08-07-2019, 04:32 AM
(07-31-2019, 10:26 AM)lot378 Wrote: These file systems are meant for scenarios where there is redundancy in the form of multiple drives.
Trying to apply ZFS or Btrfs to eMMC alone may be worse than not using either system - it could be all working fine one moment but corruption in the wrong place means total loss of everything and no way to fix it at all - in similar situations, other file systems could recover.
I can't speak about ZFS, but BTRFS is not only meant for redundancy. RAID1 and DUP are among the possibilities. But it's also about providing subvolumes, snapshots, CoW, compression, checksum on everything, etc.
All these valid features even on small devices (Jolla even used it for that exact puprose on their first smartphone).

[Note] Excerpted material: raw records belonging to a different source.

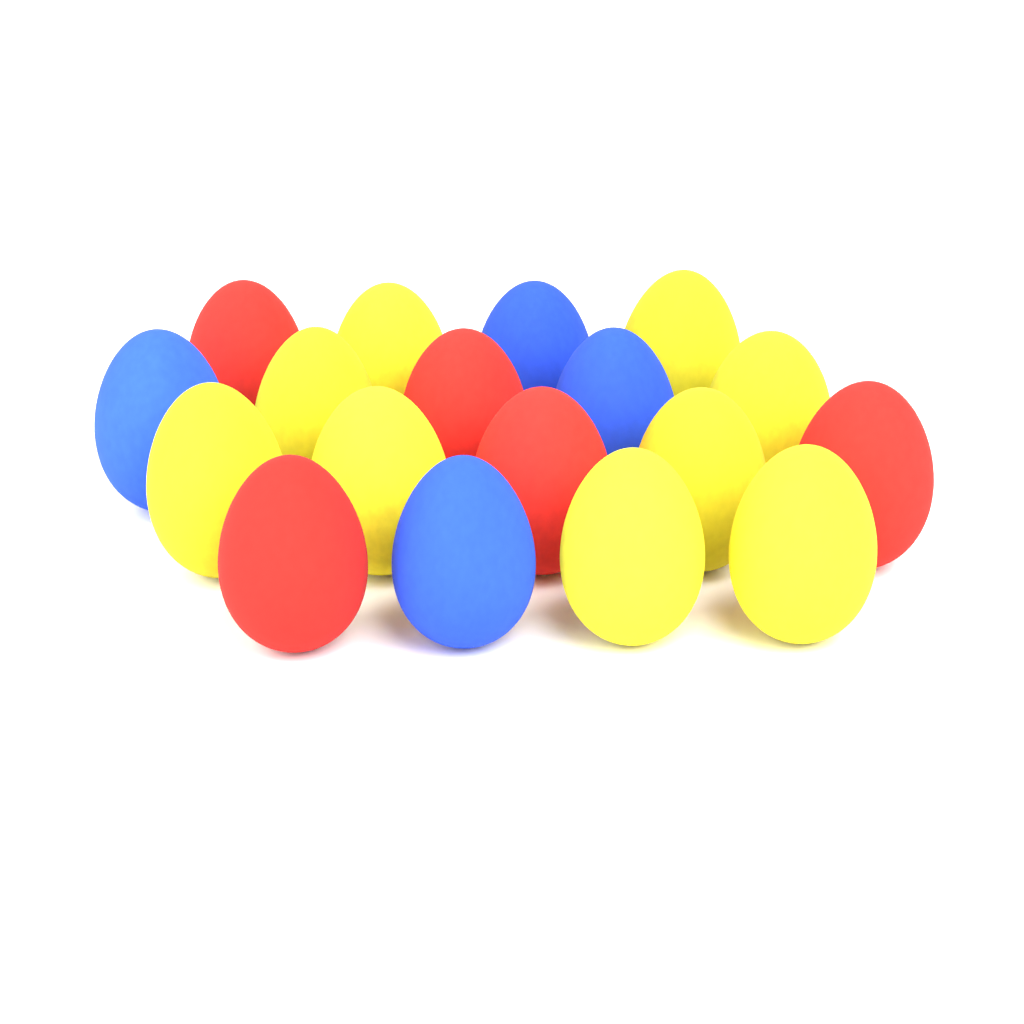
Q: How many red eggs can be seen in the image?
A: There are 5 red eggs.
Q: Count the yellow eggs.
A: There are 9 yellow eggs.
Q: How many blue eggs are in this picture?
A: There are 4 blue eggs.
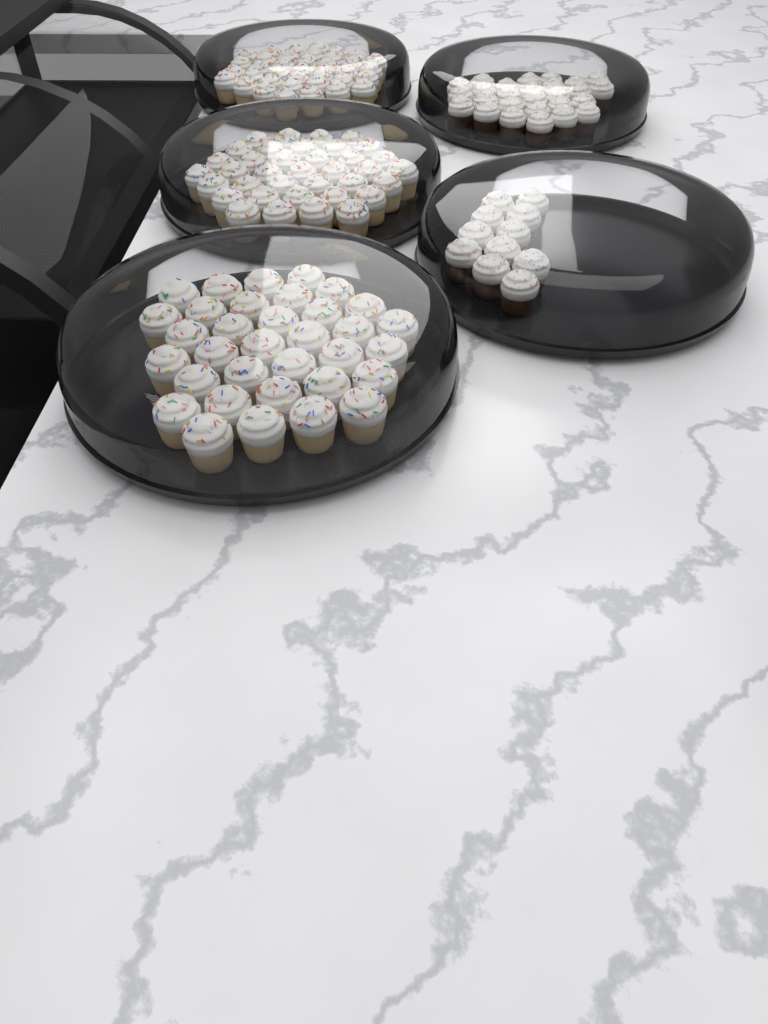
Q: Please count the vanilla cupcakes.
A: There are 108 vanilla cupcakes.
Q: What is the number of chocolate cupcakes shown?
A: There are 38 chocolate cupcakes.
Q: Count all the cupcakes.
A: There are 146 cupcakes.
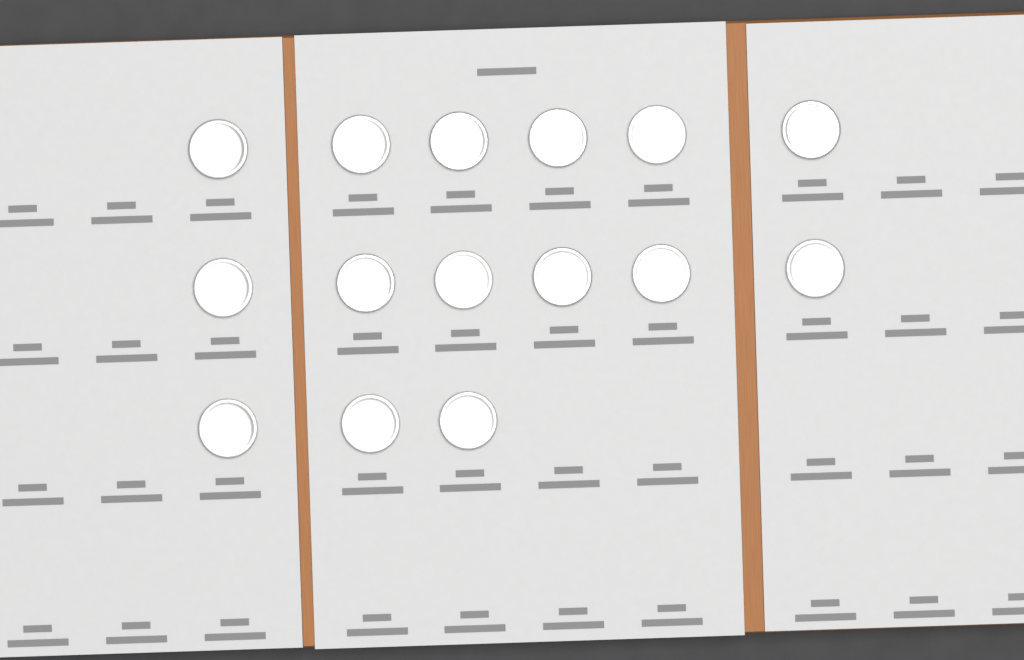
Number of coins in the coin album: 15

Thankfully, due to the way BTRFS has data laid out there is no such thing as a single wrong place that loses everything. I've been through some flash media corruption (including hiqh quality SD from reputable brand names - but you now, bad luck happens), and each time I've still been able to recover nearly everything (btrfs restore is your friend).

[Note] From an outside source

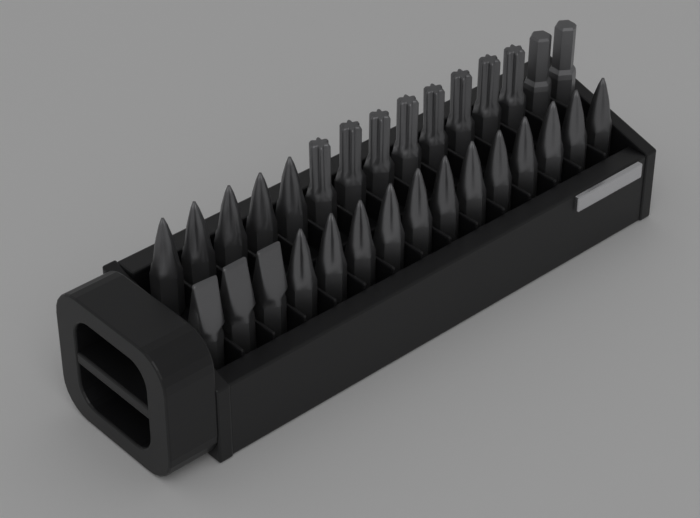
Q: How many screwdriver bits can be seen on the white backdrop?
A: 30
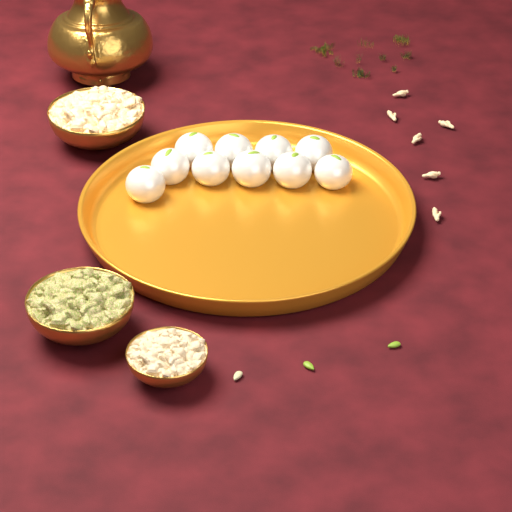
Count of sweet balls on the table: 10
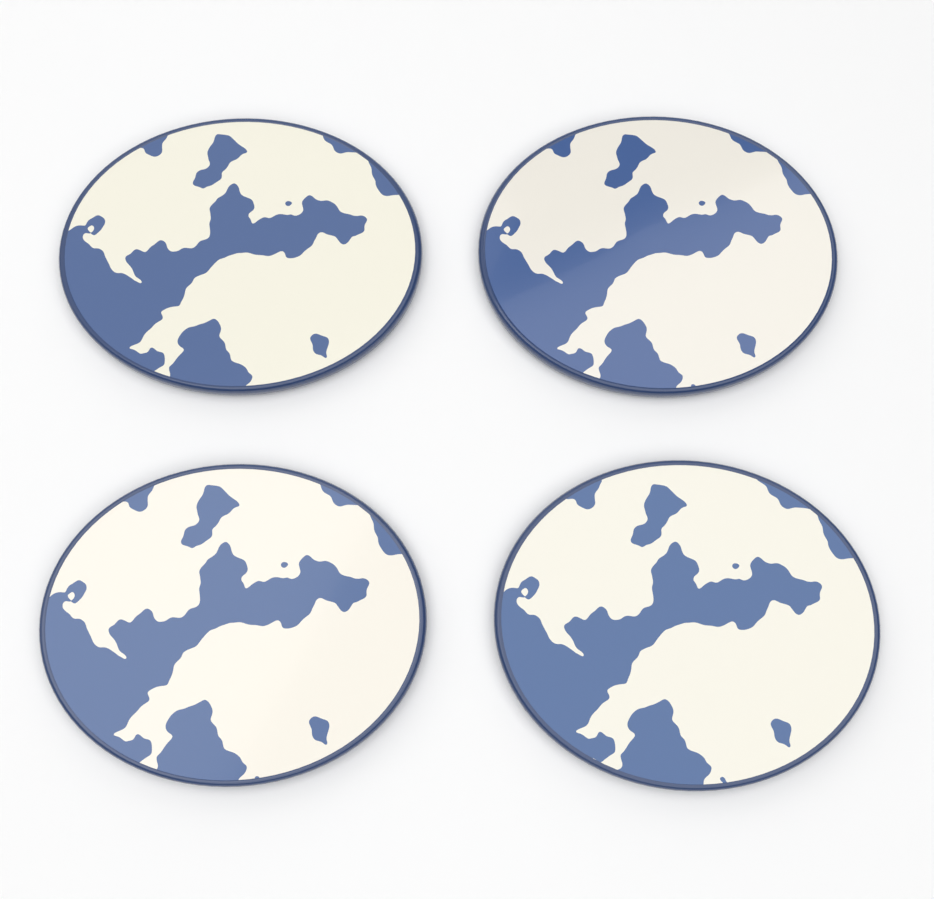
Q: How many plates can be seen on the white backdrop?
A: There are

(07-31-2019, 07:41 AM)Arwen Wrote: @DrYak, do you have any experience with BTRFS Mirroring?
I've heard that in the past, if one mirror died, and you rebooted, that caused BTRFS to be un-mountable.
Kinda silly for RAID-1 behaviour, so I am assuming it was a bug and is being / has been fixed.
Saddly I don't have enough experience for a definitive answer. I do use RAID1 profile on multiple BTRFS installation (and its the default for metadata on multiple drive), but I haven't had an instance of dying drive on any of those instance.
On the other hand, official BTRFS documentation now considers RAID0 and RAID1 stable (as opposed to RAID5 and 6 which aren't yet), and thus I expect that RAID1 related corruption a thing of the past.